The presence of seasoned directors can enhance business practices and decision-making.

Importance of Legal Assistance

While it may seem simple to hire a director, it is very important to comply with legal requirements. Documentation or filing mistakes can lead to potential problems for the company in the future. Consulting with a professional lawyer can assist businesses:

  • Prepare accurate documentation
  • Ensure RJSC compliance
  • Make well-drafted board resolutions
  • Prevent legal trouble and/or fines

Often, the law firms and corporate consultants in Bangladesh help companies with director appointments and other corporate-related issues. More knowledgeable practitioners can also advise businesses with regard to shareholder agreements, director duties, and board matters. For foreign investors and startups, legal assistance is particularly beneficial as there are regulations and compliance norms that could be intricate. By hiring professional experts, the appointment process can be done efficiently, and risks of legal and administrative complications are reduced.

Common Mistakes to Avoid

Avoid these common mistakes while appointing a director:

  • Never updating the RJSC record
  • Not keeping up withArticles of Association requirements
  • Incomplete documentation
  • Appointing ineligible individuals

Compliance issues may arise later as a result of these issues.

Conclusion

Appointing a company director in Bangladesh is an important legal process that must follow the rules and regulations set by the company laws and the RJSC. From obtaining the director’s consent to completing the required filings, every step should be handled carefully to ensure smooth business operations and full legal compliance. Working with an experienced Company Lawyer in Bangladesh can make the entire process easier and more secure. A professional lawyer can help prepare the necessary documents, guide the company through board resolutions, and ensure that all legal requirements are properly fulfilled without delays or mistakes.

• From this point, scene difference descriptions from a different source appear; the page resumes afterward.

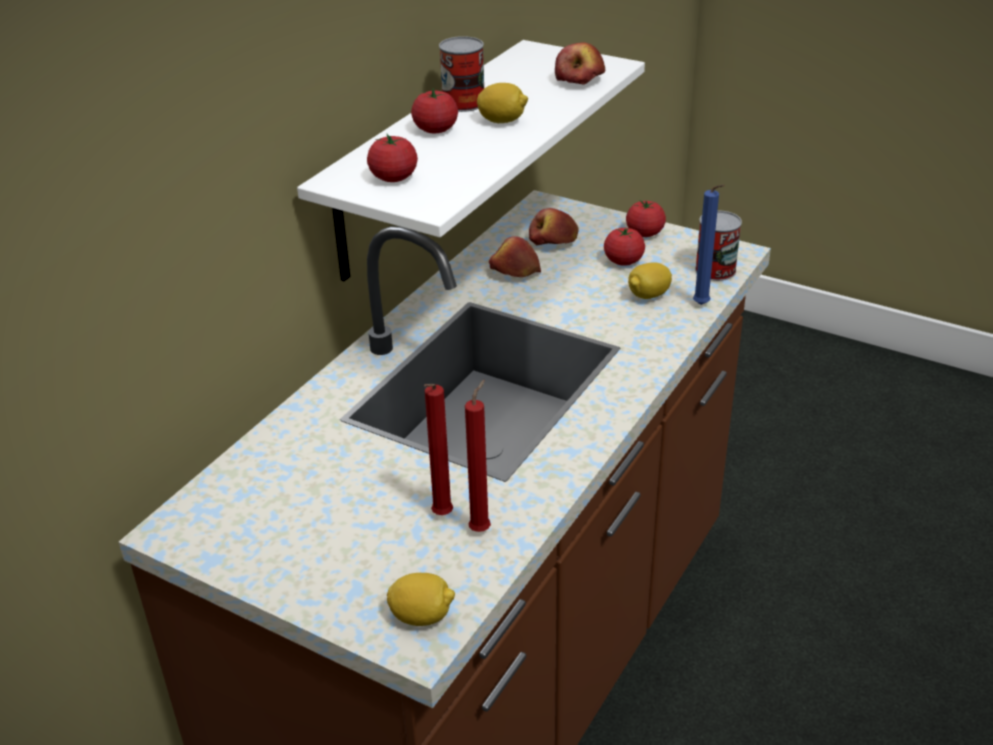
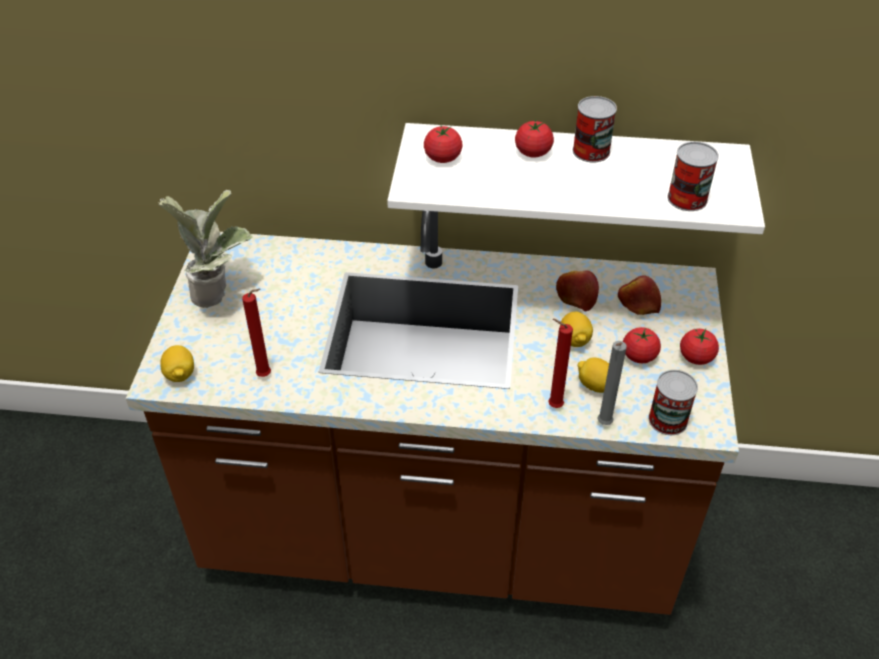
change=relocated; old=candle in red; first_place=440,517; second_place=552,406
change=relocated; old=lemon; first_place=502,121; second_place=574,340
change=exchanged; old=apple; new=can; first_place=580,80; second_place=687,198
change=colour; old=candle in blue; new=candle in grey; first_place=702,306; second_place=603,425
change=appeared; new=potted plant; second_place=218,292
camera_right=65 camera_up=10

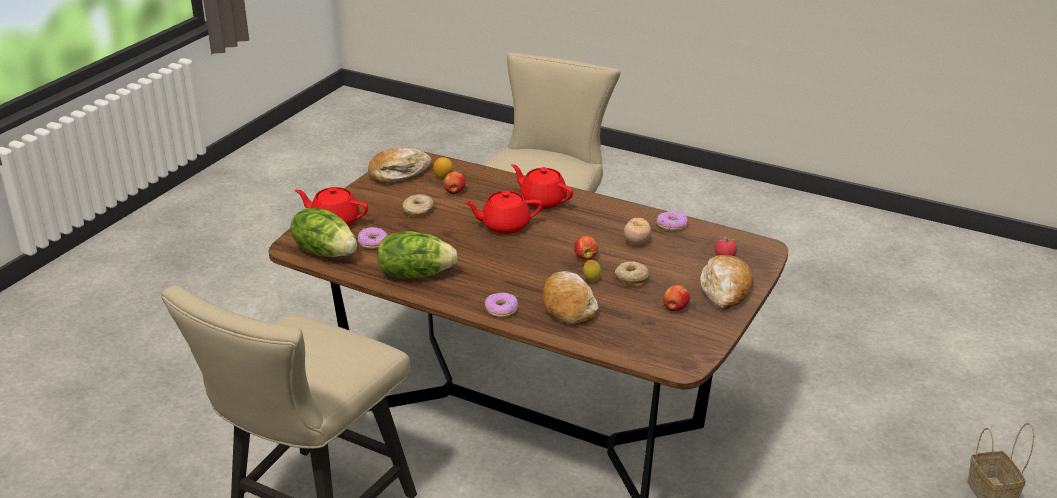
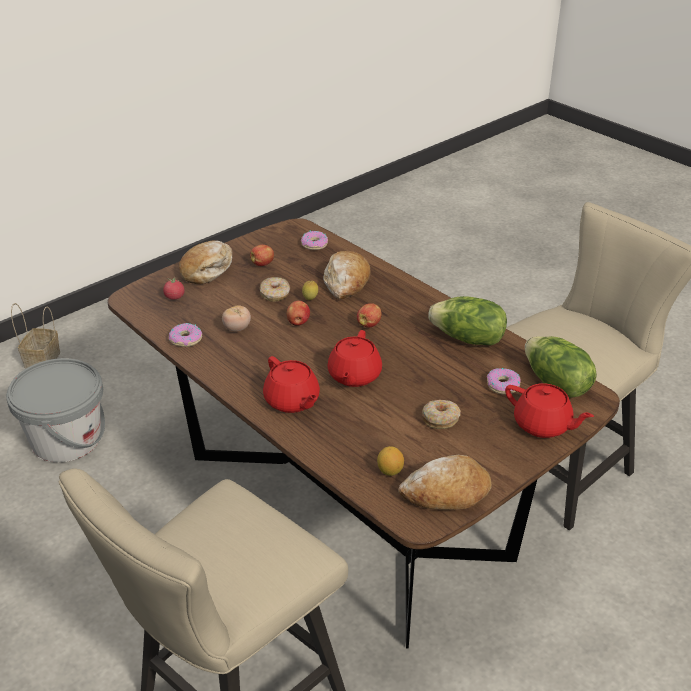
change=relocated; old=apple; first_place=454,192; second_place=369,324
change=spun; old=teapot in red; first_place=504,225; second_place=354,376; degrees=90
change=relocated; old=donut; first_place=501,309; second_place=315,244
change=appeared; new=bucket in grey; second_place=66,439
camera_right=-160 camera_up=5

Whether appointing a director during company formation or adding a new director later, proper legal guidance helps businesses avoid complications and maintain a strong corporate structure. By following the correct procedures and seeking support from a trusted Company Lawyer in Bangladesh, companies can confidently manage director appointments and support long-term business growth. Hopefully, this guide helped you understand how to appoint a director in a Bangladeshi company.